Thank you Terry and thank each of you for joining us to inaugurate the U.S. Institute for Environmental Conflict Resolution.
We are honored by the presence of some of Mo's family including Anne Udall, Norma Udall; Mark and Burr; and I want to join Terry in welcoming our former mayors, federal judges and other elected officials and community leaders.
My deep appreciation to the Board of Trustees; as well as to Chris Helms and the staff of the Udall Foundation who do such an outstanding job and who will make the U.S. Institute the premier environmental conflict resolution center in the world.
Many thanks to Congressman Jim Kolbe and Ed Pastor who moved the enacting legislation through in the House, and again to Jim Kolbe who secured the appropriations that will allow the institute to function. We thank you very much.
There are so many people who deserve our thanks. But, there is one special person, above all, to whom we owe the most profound debt of gratitude.
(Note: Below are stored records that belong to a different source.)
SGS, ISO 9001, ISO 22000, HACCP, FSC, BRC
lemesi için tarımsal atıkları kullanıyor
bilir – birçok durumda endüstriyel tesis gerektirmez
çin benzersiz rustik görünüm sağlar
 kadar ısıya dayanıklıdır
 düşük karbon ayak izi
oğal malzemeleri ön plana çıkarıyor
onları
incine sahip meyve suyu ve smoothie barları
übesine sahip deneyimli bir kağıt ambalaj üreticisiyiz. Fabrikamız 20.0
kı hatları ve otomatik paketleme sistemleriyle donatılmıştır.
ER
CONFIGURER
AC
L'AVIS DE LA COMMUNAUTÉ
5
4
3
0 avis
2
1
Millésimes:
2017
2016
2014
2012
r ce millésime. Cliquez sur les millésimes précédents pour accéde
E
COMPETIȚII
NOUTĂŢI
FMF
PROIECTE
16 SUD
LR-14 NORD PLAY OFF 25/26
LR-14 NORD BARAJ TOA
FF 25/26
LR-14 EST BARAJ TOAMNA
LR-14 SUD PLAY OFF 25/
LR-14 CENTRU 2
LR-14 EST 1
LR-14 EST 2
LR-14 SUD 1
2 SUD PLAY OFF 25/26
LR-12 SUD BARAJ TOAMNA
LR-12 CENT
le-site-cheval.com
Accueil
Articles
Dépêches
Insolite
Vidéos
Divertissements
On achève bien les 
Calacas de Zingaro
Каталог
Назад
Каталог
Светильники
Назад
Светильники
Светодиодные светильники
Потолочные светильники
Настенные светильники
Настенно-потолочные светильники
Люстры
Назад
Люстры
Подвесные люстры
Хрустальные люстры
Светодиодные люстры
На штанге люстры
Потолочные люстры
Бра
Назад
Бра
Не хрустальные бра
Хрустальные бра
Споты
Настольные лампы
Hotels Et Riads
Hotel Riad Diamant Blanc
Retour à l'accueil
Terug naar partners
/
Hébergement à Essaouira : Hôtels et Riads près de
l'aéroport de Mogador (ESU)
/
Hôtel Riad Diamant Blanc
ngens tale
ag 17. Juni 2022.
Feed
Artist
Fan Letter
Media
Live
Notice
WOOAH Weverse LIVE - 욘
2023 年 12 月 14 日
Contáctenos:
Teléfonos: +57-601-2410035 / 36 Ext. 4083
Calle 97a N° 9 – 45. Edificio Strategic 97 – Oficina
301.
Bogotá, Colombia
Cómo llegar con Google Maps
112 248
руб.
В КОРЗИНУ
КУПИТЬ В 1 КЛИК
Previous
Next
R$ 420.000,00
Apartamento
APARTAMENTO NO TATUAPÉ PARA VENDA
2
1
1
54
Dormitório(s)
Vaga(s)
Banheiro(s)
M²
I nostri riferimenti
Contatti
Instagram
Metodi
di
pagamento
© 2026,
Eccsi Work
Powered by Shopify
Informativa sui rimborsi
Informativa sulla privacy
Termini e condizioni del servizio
We thank him for giving us an example of all that is good and decent in public service and for his lifelong dedication to responsible environmental stewardship. We revere him for his vision--his unyielding sense of fairness and cherish him for his unfailing grace and sense of humor. And, we seek to honor him by placing this Institute under the direction of the Foundation that bears his name. That person is of course, Morris K. Udall.
Mo's example of stewardship, fairness, and good will are the pillars of this institute, and must be its enduring ethic.
The creation of this institute could not be more timely. We live in complicated times, and face a growing number of complex environmental challenges. As surely as the country's population grows and the edges of urbanization expand, pressure on the environment will increase.
Too often solutions elude us because the issues are mired in governmental bureaucracy or consigned to the courts where common-sense outcomes are lost in a Byzantine legal system and the only certainty is that large sums of money will be squandered on lawyers. If Mo were here, no doubt he would have a perfectly timed lawyer joke ready to fly.
Whether we are talking about how to manage a dam while protecting downstream resources; how to protect a species consistent with private property rights; or how to reconcile multiple-uses of public lands, many disputes can be resolved more quickly, amicably and effectively through direct negotiation among affected parties rather than by judicial decree, congressional caprice or bureaucratic fiat.
Maintaining a clean and healthy environment; protecting our great natural treasures; and assuring the sustainable, multiple use of the resources with which we are blessed is our national obligation--not only to secure for present day Americans a better economy and higher quality of life, but to secure for future generations the American natural heritage that is their birthright.
Mo Udall understood the importance of responsible stewardship, consensus building and problem solving. He knew that the path to progress is to give people an opportunity to be problem solvers rather than litigants. This Institute is charged with carrying on that treasured legacy.
How appropriate that Arizona and specifically Tucson is the home for this national resource. Not only because of Mo's heritage here but because of this community's special appreciation for our great natural blessings and stewardship responsibilities. This is the beginning of a great partnership that will benefit our beautiful state, this outstanding city and our great nation for many, many years to come.
To those who will direct and staff the institute, may you fulfill your awesome responsibly as Mo fulfilled his--guided by the principles of fairness, decency, respect and an unflinching commitment to making America a better place.
God bless you Mo Udall, and thank you all.